In his earlier years, Newsom appeared to be steering a different course then former California Governor Jerry Brown.

“Approvals under Newsom to drill new oil and gas wells were going down, and now that is in jeopardy,” observed consumer advocate Liza Tucker. “The new drilling permit in the public health protection zone combined with almost 30 new drilling permits issued in just the last two months looks like the state is gearing up for expanded oil drilling … Rubber-stamping new permits also affects all Californians. It means increased fiscal liability for consumers who could end up paying billions of dollars to plug wells because the state doesn’t make oil companies put up enough in bonding.”

Another development that’s vexing environmentalists is the controversial piece of legislation, SB 237 (Grayson), which went into effect on Jan. 1, despite widespread opposition from climate and community  groups across the state.

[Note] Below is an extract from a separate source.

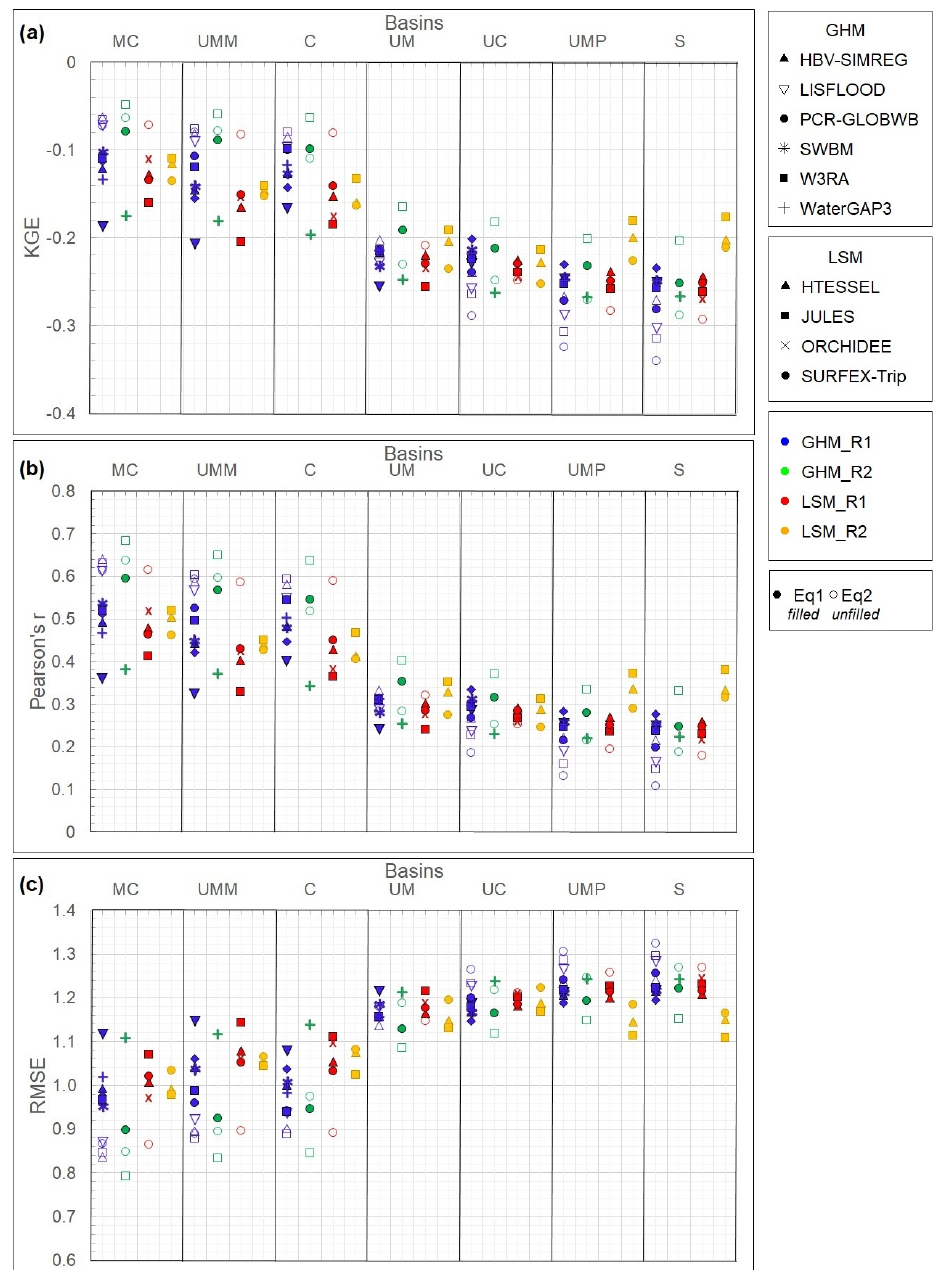
Figure 4. Performance statistics between GRACE and the GHM (blue and green points for WRR1 and WRR2, respectively) and LSM (red and yellow points for WRR1 and WRR2, respectively) at different scales in (a) the KGE index, (b) Pearson’s r , and (c) the RMSE. The basins are ordered by size (largest to the left), and the data are standardised and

Under that law, Kern County , which the American Lung Association reports has the worst air quality in the country, can permit tens of thousands of new oil and gas wells over the next decade under a streamlined local environmental review, bypassing stricter and often site-specific state-level scrutiny.

Anabel Marquez, president of the Committee for a Better Shafter, outlined the considerable harm that increased drilling poses to the health of frontline towns in that area.

“For communities across Kern County, these new oil and gas permits are not just numbers on paper, they represent continued harm to families who already carry the burden of pollution,” Marquez emphasized. “In passing SB 237, Kern County is now approving permits in the same places where residents are dealing with poor air quality, serious health impacts, and a lack of real protections. As community members, we are calling for accountability and for county and state agencies to truly prioritize the health and well-being of frontline communities, not the interests of the oil and gas industry.”

Big Oil spent $33.8 million to lobby California officials in 2025. Data just posted on the California Secretary of State’s website revealed that the oil and gas industry spent $7,478,567.87 in the fourth quarter of 2025 lobbying California officials, bringing the total to $33,848,396.96 in 2025. The Western States Petroleum Association topped the oil industry lobbying expenditures with $3,525,971.27 spent in the fourth quarter, while Chevron finished second with $2,113,122.50 spent. WSPA and Chevron have consistently spent the most on lobbying in Sacramento of any lobbyist employers

WSPA, which was founded in 1907, states that is “dedicated to ensuring that Americans continue to have reliable access to petroleum and petroleum products through policies that are socially, economically and environmentally responsible.”